Focusing on Mallarmé’s translations of Poe, this essay articulates two issues: on the one hand, the foreignizing ideal which dominated translation practice and theory in nineteenth century France; on the other hand, the “pictorialist poetics” (in David Scott’s terms) prevalent in nineteenth-century French culture and literature, with its exceptional intensity of interarts relations. In privileging foreignizing choices, translation theory followed the same trend as painting or travel writing: departing from the classical ideal of domestication, local color, the picturesque, and the exotic were prized, all in the name of visual effects. When translating Poe’s notoriously untranslatable poems, specifically “The Bells” and “The Raven”, this study argues, Mallarmé’s foreignizing choice of a prose translation (with the consequent and inevitable forsaking of Poe’s quintessential musicality) required the transposition of musical effects into visual ones: thus the translation of Poe’s poetry was shaped by a theoretical model analogous to Jakobson’s “intersemiotic translation”. This strategy was best exemplified by the joint Lesclide edition of “Le Corbeau” illustrated by Edouard Manet (1875), where the translation was complemented and indeed completed by the illustrations.

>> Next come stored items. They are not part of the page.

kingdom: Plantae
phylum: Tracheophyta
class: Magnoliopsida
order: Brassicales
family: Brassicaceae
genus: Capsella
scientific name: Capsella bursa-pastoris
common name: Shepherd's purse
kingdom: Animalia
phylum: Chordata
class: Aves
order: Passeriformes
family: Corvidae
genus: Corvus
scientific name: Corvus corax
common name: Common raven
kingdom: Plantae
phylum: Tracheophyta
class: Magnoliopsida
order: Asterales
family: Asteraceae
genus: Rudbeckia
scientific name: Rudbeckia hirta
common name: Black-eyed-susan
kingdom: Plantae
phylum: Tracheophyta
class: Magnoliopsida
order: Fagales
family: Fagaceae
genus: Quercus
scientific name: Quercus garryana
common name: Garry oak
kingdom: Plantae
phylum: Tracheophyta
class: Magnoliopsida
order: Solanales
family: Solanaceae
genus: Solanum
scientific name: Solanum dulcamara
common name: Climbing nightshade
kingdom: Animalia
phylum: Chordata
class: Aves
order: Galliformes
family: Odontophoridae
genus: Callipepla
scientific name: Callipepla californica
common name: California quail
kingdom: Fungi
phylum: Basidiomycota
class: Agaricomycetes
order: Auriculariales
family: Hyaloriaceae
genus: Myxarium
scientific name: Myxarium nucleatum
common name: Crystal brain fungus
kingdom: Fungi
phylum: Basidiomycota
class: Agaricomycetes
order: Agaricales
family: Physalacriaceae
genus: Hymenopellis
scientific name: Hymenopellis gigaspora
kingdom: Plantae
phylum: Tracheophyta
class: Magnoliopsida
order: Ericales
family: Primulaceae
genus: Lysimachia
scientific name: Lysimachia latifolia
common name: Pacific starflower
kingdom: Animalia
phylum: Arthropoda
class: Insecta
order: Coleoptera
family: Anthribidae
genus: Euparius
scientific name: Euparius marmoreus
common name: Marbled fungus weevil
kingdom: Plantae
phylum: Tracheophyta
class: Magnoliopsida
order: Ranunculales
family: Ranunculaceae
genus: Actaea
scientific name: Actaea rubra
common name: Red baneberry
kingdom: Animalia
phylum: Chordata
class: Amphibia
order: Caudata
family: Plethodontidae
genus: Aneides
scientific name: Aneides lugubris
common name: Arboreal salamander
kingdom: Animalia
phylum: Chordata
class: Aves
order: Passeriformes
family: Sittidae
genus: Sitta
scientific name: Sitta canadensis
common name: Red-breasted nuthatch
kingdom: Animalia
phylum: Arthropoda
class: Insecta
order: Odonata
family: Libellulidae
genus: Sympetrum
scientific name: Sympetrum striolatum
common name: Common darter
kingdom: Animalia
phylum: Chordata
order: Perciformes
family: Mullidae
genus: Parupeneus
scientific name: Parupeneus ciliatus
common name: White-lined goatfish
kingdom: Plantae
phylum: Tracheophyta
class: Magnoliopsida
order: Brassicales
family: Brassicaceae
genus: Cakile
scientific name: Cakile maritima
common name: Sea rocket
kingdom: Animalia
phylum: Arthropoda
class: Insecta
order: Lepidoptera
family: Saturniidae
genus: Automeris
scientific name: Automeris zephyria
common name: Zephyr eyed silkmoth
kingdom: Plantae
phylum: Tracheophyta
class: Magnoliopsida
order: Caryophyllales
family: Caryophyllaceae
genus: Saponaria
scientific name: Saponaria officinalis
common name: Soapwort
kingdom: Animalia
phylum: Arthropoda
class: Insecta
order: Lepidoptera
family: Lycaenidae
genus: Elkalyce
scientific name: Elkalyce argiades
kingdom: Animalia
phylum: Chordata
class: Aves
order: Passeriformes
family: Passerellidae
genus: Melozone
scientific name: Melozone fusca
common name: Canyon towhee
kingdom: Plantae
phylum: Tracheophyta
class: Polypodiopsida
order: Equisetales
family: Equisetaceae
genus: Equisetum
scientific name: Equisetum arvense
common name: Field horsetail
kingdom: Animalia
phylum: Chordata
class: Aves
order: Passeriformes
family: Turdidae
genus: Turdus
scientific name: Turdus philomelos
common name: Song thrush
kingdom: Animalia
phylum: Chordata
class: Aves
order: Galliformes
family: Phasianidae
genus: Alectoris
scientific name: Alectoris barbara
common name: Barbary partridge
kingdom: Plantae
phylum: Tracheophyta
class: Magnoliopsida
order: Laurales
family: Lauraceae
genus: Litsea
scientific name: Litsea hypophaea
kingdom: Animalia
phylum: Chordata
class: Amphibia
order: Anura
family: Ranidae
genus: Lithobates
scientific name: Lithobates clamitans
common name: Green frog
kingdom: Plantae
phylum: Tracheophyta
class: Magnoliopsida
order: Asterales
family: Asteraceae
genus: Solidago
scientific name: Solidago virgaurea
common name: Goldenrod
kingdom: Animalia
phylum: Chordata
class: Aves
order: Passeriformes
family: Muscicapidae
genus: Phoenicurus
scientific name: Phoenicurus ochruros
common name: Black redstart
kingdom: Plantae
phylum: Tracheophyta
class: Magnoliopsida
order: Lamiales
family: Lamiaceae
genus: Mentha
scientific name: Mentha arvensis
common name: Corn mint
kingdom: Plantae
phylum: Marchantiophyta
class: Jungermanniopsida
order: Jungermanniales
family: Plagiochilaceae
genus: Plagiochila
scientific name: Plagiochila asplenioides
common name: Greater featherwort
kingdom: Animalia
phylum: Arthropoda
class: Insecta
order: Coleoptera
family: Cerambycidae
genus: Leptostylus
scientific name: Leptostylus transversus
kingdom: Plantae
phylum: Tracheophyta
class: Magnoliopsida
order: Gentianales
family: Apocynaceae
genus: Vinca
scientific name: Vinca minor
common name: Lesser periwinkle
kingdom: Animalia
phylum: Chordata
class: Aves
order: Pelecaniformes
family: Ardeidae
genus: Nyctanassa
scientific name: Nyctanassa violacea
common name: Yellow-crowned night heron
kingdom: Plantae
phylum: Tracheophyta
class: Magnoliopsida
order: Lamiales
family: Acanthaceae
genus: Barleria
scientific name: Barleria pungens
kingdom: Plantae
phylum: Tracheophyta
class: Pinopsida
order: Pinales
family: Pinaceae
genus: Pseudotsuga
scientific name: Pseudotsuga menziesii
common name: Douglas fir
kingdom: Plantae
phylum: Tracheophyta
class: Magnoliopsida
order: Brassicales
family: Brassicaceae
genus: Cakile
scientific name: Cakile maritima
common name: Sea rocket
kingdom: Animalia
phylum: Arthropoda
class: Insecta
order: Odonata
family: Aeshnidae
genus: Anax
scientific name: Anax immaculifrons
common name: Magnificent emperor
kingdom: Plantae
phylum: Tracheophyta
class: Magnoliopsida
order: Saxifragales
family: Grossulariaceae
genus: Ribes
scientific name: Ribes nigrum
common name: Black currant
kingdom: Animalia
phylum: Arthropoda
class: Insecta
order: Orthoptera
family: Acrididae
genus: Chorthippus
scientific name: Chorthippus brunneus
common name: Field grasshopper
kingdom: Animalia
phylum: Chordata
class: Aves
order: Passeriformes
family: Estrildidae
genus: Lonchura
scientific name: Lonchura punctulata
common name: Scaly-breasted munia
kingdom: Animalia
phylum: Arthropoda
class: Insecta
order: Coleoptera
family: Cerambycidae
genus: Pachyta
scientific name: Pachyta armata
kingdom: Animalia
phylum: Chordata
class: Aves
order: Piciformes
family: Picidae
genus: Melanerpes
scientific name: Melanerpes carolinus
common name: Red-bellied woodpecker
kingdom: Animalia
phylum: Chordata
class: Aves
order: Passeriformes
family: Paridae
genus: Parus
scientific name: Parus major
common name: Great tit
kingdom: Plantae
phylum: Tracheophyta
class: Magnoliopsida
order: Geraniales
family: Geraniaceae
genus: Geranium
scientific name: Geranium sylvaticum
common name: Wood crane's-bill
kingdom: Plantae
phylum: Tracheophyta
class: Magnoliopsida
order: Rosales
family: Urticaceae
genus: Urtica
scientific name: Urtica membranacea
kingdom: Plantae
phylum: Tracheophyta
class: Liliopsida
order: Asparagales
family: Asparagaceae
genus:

Revisiting some well-studied questions (pertaining to translation theory and to pictorialist poetics) the present essay situates Mallarmé’s translations at their point of convergence, and shows that these translations are best understood when framed by the debate on artistic transposition. In turn, this helps account for the high degree of self-representation observable in both text and images: this search for self through another’s text or another’s artistic medium, it is suggested, rests on a profoundly Mallarméan mechanism of failure-and-transposition.